*** Listed records Section Begins ***

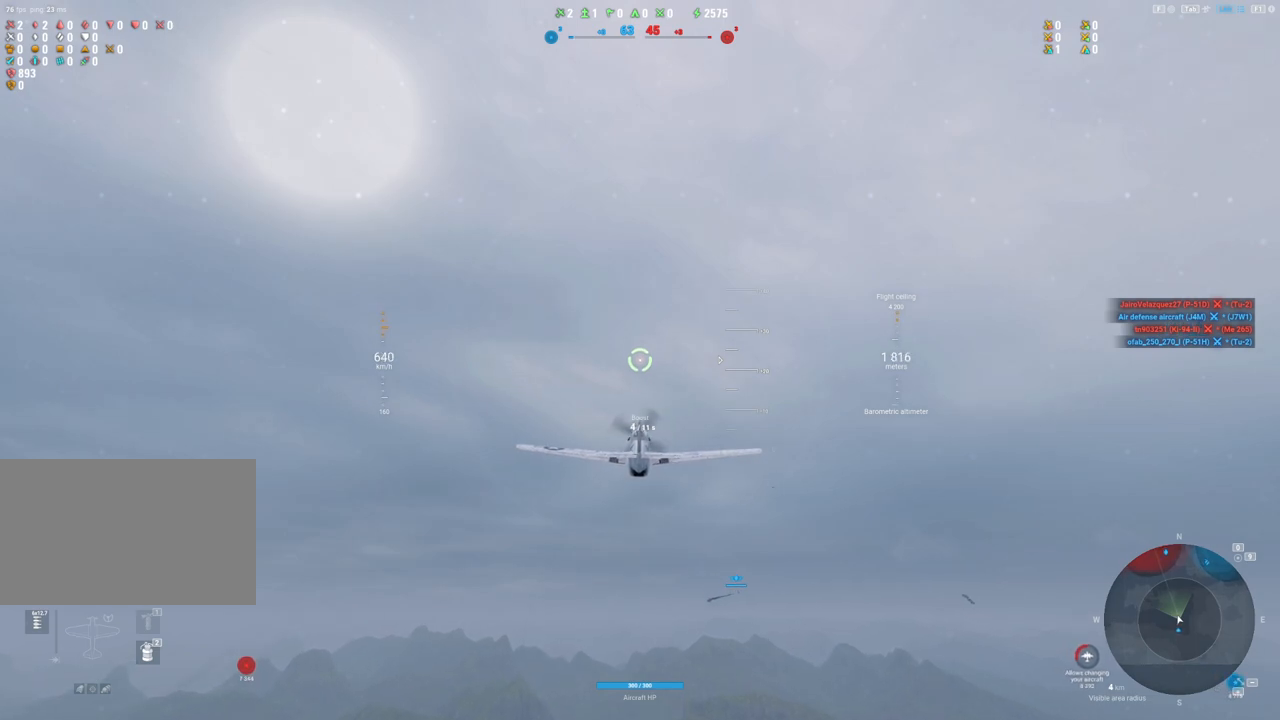
{"keys": ["shift"], "mouse": [], "mouse_move": "still", "events": []}
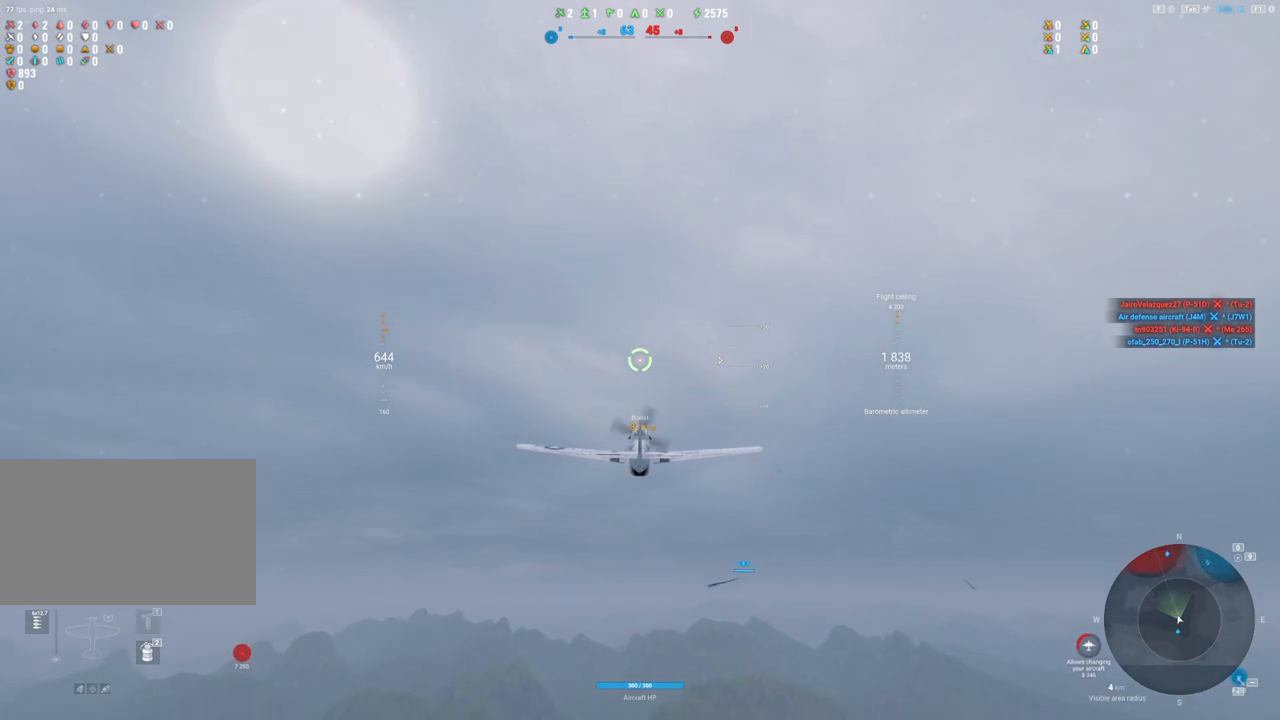
{"keys": ["shift"], "mouse": [], "mouse_move": "still", "events": []}
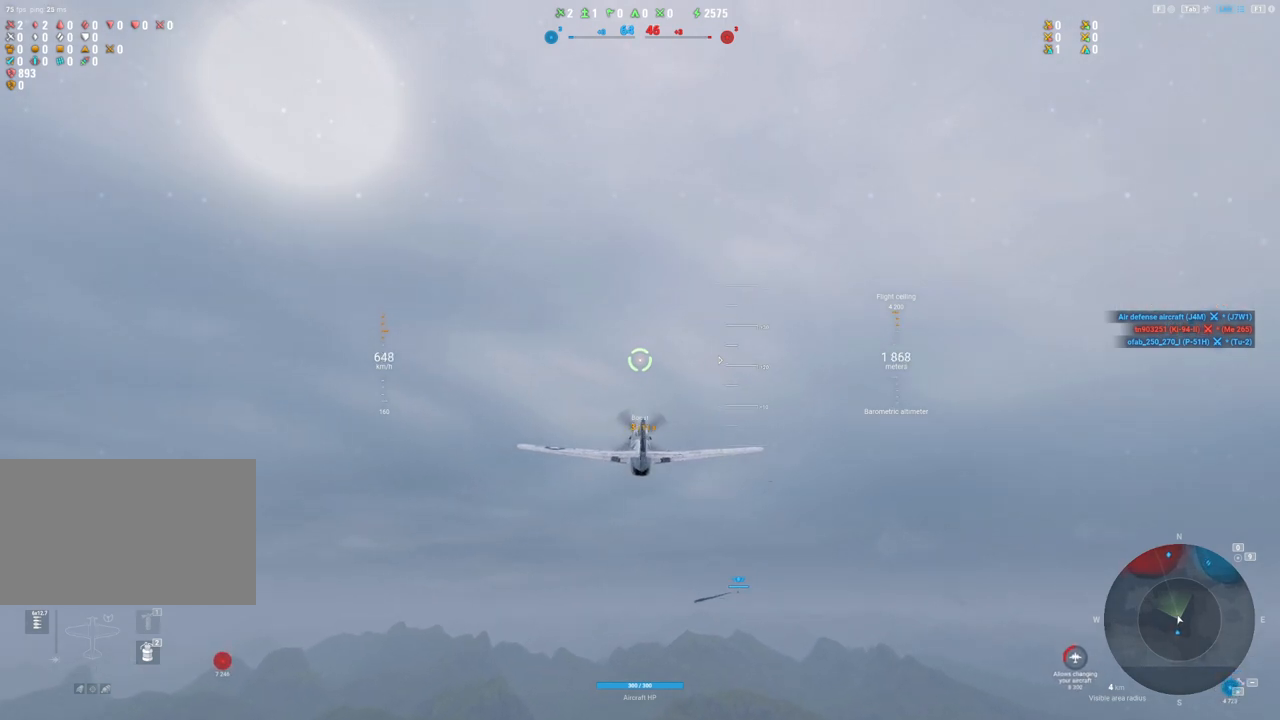
{"keys": ["shift"], "mouse": [], "mouse_move": "still", "events": []}
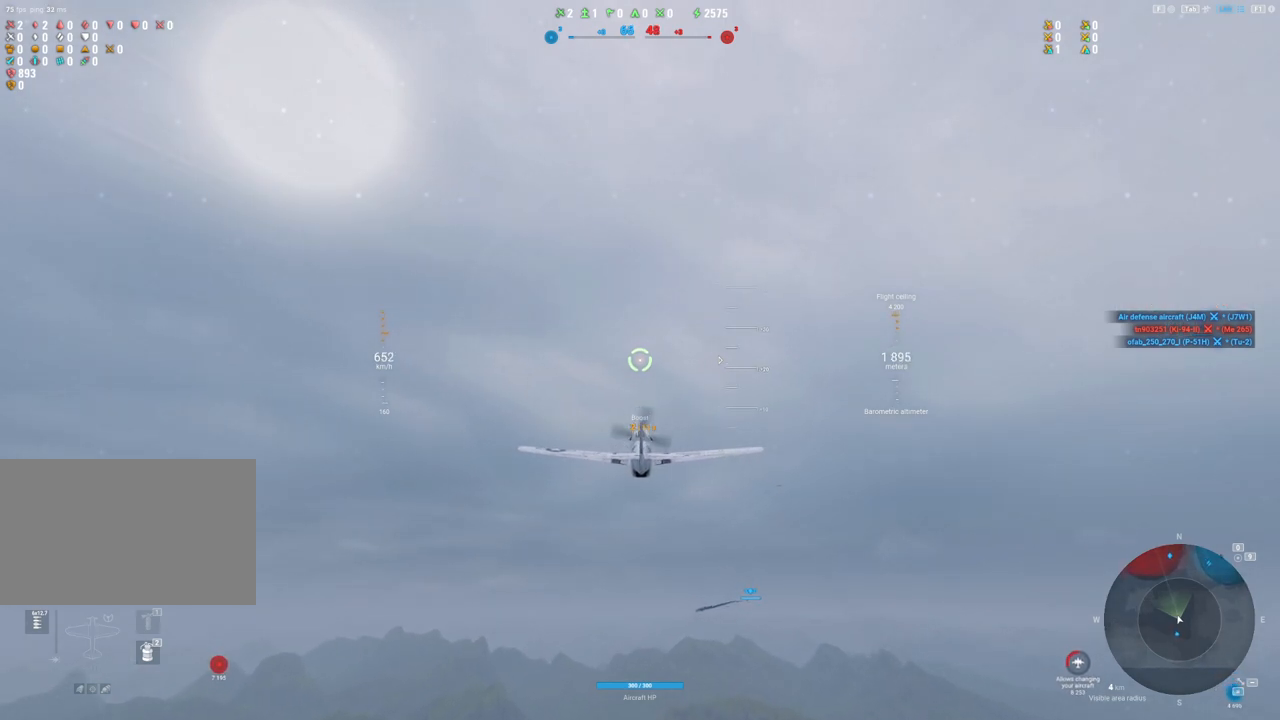
{"keys": ["shift"], "mouse": [], "mouse_move": "left", "events": []}
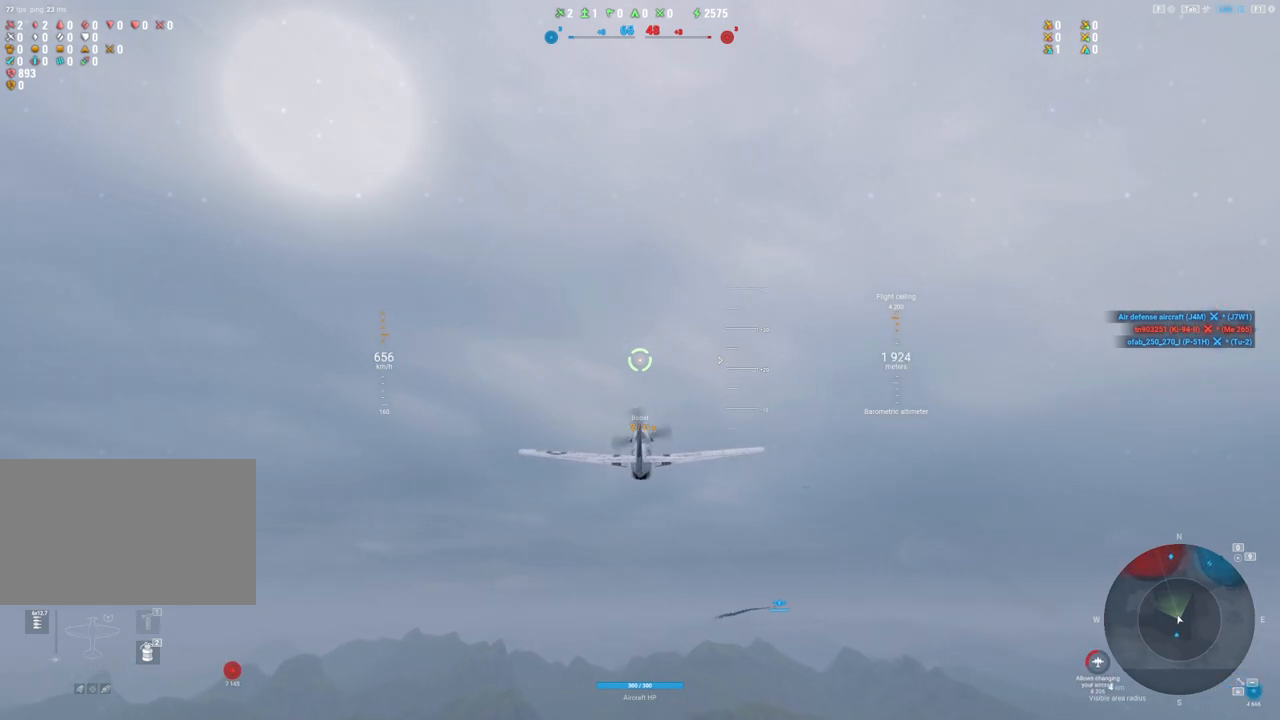
{"keys": ["shift"], "mouse": [], "mouse_move": "still", "events": []}
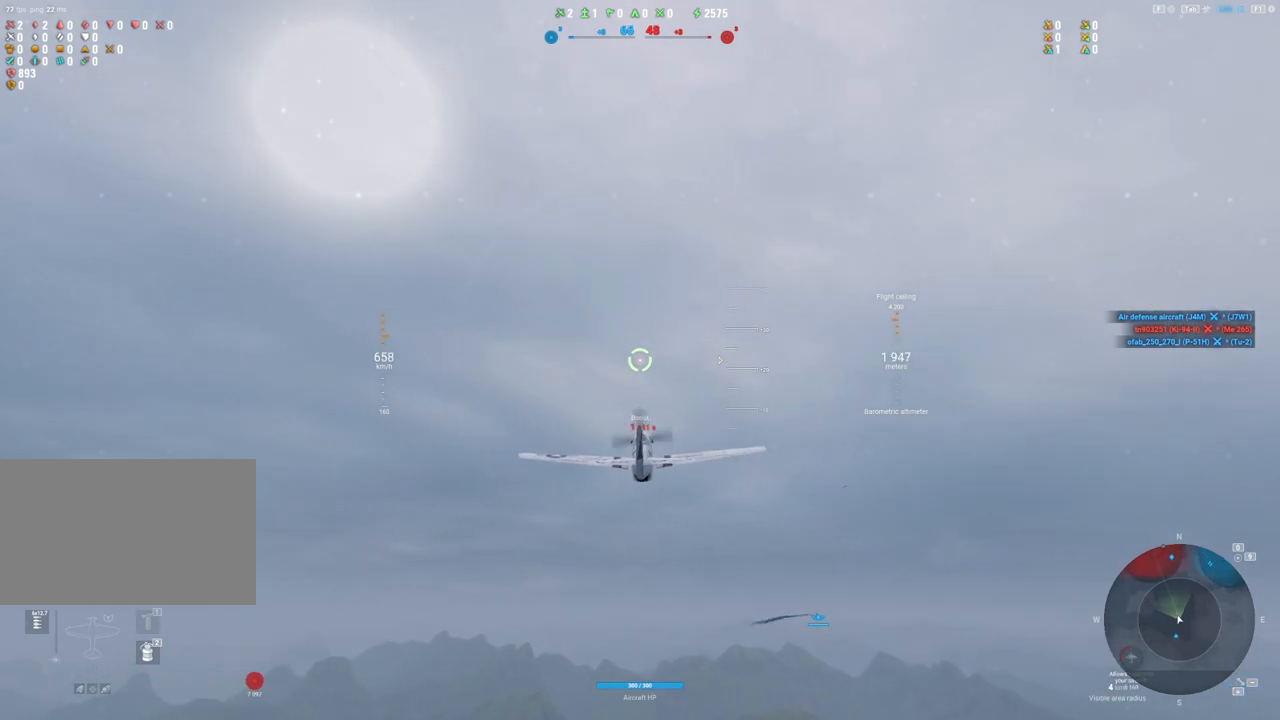
{"keys": ["shift"], "mouse": [], "mouse_move": "still", "events": []}
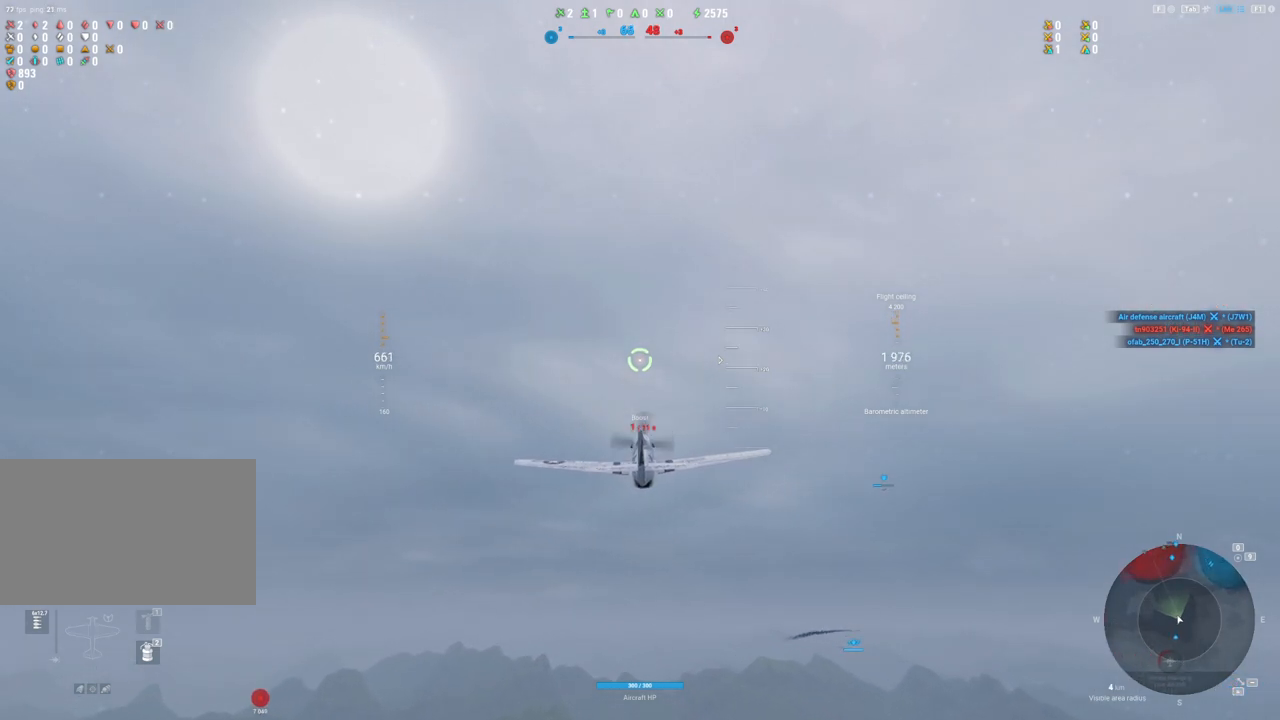
{"keys": [], "mouse": [], "mouse_move": "still", "events": [[500, "shift", "up"]]}
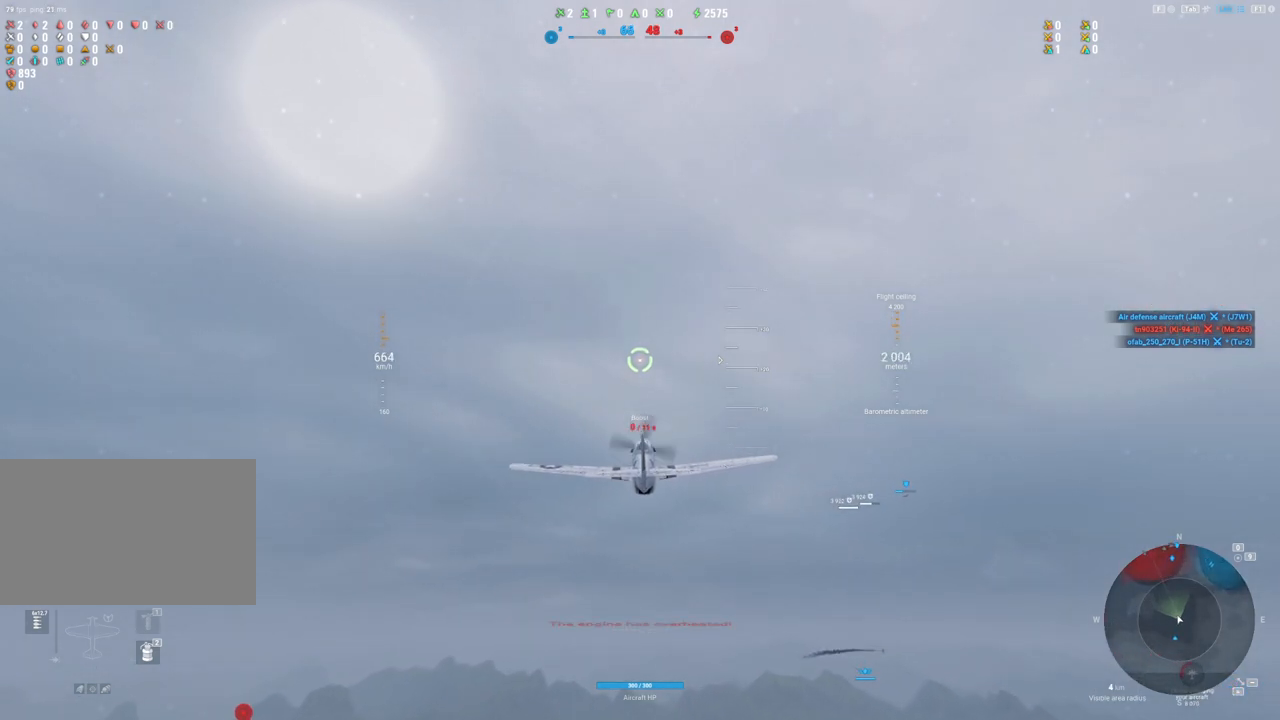
{"keys": [], "mouse": [], "mouse_move": "down", "events": []}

*** Listed records Section Ends ***

- _Required work_: Go through the data above and transcribe it in full, omitting any image.

- _Solution to the exercise_:
{"keys": ["shift"], "mouse": [], "mouse_move": "still", "events": []}
{"keys": ["shift"], "mouse": [], "mouse_move": "still", "events": []}
{"keys": ["shift"], "mouse": [], "mouse_move": "still", "events": []}
{"keys": ["shift"], "mouse": [], "mouse_move": "left", "events": []}
{"keys": ["shift"], "mouse": [], "mouse_move": "still", "events": []}
{"keys": ["shift"], "mouse": [], "mouse_move": "still", "events": []}
{"keys": [], "mouse": [], "mouse_move": "still", "events": [[500, "shift", "up"]]}
{"keys": [], "mouse": [], "mouse_move": "down", "events": []}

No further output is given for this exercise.